CFP for Issue 6.1
Call for papers: A special issue of Global Storytelling: Journal of Digital and Moving Images, 6.1 (Summer 2026)
Title: Cinema in Global Chinatowns
The study of cinema in global Chinatowns has developed through the work of scholars focusing on the transpacific flow of films and film workers during the twentieth century and the social and cultural roles of diaspora cinema in the United States. As such, it has engaged with a range of theoretical approaches and methodologies. Transnational film studies responded to early film scholarship’s centering of national cinema through an opening up of national and cultural borders, problematizing any natural inclination towards linking film to one nationality and/or culture. Essay collections such as Transnational Chinese Cinemas: Identity, Nationhood, Gender (Lu, 1997), Chinese-Language Film: Historiography, Poetics, Politics (Lu and Yeh, 2005), and Transnational Chinese Cinema: Corporeality, Desire, and Ethics (Bergen-Aurand, Mazzilli, and Hee, 2015) instead look to the ways in which language, ethnicity, and even embodiment inform Chinese cinema. At the same time, diasporic film studies further shifted away from a focus on the nation-state and towards more heterogeneous modes of identification, linking particular film histories to the movement of communities of immigrants and exiles. Gina Marchetti describes such films as dealing with the “Chinese experience of dislocation, relocation, emigration, immigration, cultural hybridity, migrancy, exile, and nomadism — together termed the “Chinese diaspora’” (1998). Other analytical frameworks such as Sinophone studies push back against the ethnocentricity of Chinese studies and the fraught temporality of diaspora. To this latter point, Shu-mei Shih provides a reminder that diaspora has an “expiration date,” as many of these communities eventually become part of the local population (2011).
This special issue of Global Storytelling brings the above theoretical frameworks into conversation with new cinema history by focusing on film distribution, exhibition, and moviegoing practices in global Chinatowns. We approach the topic in an open-ended and heterogeneous manner, considering the concept of Chinatown as encompassing not only urban ethnic enclaves but also ethnoburbs and heterolocal regions and recognizing the range of ethnic and racial formations in these communities. Additionally, we aim to decenter the overwhelmingly North American focus of Chinatown studies and to encourage global and comparative studies, thereby expanding our understanding of large-scale patterns as well as distinctiveness. Submissions may consider Chinese-language cinema or may feature non-Chinese-language films in a Sinophone space.

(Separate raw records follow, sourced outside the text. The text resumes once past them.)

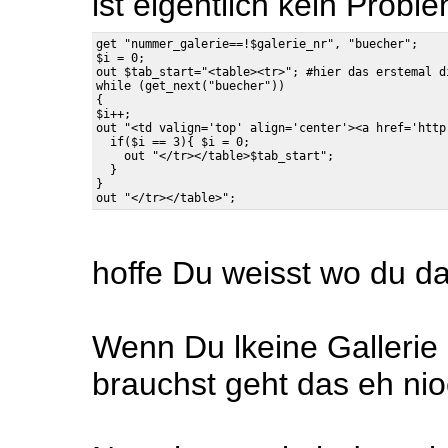
ist eigentlich kein Proble
get "nummer_galerie==!$galerie_nr", "buecher";

$i = 0;

out $tab_start="<table><tr>"; #hier das erstemal di
while (get_next("buecher"))

{

$i++;

out "<td valign='top' align='center'><a href='http
  if($i == 3){ $i = 0;

    out "</tr></table>$tab_start";

  }

}

hoffe Du weisst wo du da
Wenn Du lkeine Gallerie
brauchst geht das eh ni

We encourage scholarly approaches from diverse fields, including film studies, media and cultural studies, area studies, urban studies, sociology, and anthropology. Methodologies may be quantitative or qualitative, and feature archives, counter-archives (private collections, ephemera) or oral histories.
Potential topics include, but are not limited to:
· Advertising
· Distribution
· Commercial and non-commercial film exhibition
· Private forms of exhibition, including home video, television, cable, streaming
· Video stores
· Audience studies
· Moviegoing practices and experiences
· Moviegoing ephemera
· Reception
Important dates :
Abstract submission date: June 15, 2025
Acceptances/rejections: July 1, 2025
First draft article submission: mid Dec 2025
Comments returned: mid Jan 2026
Revised article submission: late March 2026
Manuscripts finalized: early April 2026
Expected publication date: early July 2026
Submission details:
Please submit a detailed abstract of 500 words, which states the paper’s main argument, method, and contribution to the theme of this special issue. Abstracts should be accompanied by a bibliography and short biography (approx. 200 words).
We also welcome short essays of 4000 words and video essays.
Submissions (abstracts and full papers) should follow Global Storytelling’s guidelines.